* Input *

= = = =

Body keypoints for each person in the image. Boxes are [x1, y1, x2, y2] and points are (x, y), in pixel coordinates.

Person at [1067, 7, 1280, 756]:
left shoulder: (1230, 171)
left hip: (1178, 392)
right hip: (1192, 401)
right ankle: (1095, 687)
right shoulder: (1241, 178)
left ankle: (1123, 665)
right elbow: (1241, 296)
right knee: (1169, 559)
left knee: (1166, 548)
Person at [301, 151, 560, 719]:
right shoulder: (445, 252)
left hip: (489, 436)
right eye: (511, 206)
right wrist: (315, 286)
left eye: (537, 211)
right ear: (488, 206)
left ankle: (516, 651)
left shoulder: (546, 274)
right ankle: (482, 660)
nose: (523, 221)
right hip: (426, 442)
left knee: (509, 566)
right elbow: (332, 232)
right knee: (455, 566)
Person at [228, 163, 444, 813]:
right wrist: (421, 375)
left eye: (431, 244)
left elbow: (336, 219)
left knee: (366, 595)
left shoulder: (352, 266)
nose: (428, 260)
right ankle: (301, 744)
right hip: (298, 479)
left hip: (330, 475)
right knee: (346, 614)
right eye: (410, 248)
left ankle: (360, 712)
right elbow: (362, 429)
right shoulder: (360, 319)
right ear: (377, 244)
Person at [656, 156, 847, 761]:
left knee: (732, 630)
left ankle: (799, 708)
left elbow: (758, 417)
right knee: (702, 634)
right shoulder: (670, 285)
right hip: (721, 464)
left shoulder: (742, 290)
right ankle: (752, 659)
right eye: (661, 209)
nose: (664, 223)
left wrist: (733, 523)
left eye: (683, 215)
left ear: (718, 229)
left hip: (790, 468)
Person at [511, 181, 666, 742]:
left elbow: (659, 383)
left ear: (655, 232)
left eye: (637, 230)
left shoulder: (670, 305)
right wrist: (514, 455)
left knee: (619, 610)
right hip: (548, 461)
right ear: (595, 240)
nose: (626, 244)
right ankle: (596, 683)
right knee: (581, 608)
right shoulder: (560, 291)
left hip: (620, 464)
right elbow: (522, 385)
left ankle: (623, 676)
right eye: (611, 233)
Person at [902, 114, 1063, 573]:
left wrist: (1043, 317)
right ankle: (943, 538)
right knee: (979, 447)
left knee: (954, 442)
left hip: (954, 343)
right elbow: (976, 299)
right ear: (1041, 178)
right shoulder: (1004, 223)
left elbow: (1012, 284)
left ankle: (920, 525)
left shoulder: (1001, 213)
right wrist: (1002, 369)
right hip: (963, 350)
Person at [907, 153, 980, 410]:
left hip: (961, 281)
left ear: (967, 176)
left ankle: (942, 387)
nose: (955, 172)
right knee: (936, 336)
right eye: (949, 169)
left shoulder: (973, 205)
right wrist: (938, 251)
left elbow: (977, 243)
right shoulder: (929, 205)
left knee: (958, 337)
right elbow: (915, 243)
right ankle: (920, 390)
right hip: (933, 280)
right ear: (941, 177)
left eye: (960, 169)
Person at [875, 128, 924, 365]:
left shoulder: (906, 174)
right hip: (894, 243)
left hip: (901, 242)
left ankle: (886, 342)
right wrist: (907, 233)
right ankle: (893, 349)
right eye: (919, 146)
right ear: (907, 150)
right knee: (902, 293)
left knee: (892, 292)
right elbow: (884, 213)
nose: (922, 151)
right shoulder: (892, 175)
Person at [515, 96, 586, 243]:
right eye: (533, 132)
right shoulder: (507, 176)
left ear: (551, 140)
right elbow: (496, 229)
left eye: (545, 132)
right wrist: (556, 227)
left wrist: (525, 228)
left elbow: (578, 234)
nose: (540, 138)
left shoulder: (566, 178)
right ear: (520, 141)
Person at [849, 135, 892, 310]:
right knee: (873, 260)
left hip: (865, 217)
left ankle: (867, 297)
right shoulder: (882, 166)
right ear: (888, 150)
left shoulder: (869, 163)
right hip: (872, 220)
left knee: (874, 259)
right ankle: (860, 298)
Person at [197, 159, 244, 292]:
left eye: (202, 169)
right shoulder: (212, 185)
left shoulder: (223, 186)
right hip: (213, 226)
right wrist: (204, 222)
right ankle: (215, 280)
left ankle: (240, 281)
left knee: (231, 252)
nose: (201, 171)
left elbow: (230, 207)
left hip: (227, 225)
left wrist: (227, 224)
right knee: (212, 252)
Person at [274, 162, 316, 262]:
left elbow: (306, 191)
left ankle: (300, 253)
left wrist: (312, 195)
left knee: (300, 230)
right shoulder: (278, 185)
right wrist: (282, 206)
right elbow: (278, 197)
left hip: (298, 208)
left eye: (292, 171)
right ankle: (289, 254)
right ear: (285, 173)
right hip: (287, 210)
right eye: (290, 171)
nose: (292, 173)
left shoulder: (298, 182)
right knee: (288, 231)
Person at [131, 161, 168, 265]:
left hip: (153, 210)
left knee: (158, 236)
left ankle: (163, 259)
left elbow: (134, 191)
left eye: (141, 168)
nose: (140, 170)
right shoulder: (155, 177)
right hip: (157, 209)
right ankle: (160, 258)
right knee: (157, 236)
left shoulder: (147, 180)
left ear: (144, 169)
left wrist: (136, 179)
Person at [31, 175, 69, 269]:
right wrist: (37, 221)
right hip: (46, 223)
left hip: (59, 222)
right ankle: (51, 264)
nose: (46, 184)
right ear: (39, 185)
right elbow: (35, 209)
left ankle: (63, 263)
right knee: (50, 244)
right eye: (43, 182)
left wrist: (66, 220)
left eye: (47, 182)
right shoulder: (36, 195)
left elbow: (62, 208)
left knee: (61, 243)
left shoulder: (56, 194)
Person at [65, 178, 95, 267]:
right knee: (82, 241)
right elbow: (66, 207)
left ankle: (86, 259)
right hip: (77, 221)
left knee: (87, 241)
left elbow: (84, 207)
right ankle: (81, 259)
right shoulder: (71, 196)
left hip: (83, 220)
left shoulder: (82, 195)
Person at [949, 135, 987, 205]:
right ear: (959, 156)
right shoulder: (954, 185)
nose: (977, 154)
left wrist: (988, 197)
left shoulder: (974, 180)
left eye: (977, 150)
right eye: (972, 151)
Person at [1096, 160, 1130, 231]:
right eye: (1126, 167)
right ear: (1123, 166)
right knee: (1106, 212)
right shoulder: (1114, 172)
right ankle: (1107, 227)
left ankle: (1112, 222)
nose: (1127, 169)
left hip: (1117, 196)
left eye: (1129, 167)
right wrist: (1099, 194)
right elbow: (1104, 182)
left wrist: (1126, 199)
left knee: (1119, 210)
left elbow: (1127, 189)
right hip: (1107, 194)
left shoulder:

= = = =

* Brief *
Repeat the entries above verbatim, but only from the line that has "left shoulder: (82, 195)" down to the line that has "right knee: (1106, 212)", inclusive.

* Solution to this task *
left shoulder: (82, 195)
Person at [949, 135, 987, 205]:
right ear: (959, 156)
right shoulder: (954, 185)
nose: (977, 154)
left wrist: (988, 197)
left shoulder: (974, 180)
left eye: (977, 150)
right eye: (972, 151)
Person at [1096, 160, 1130, 231]:
right eye: (1126, 167)
right ear: (1123, 166)
right knee: (1106, 212)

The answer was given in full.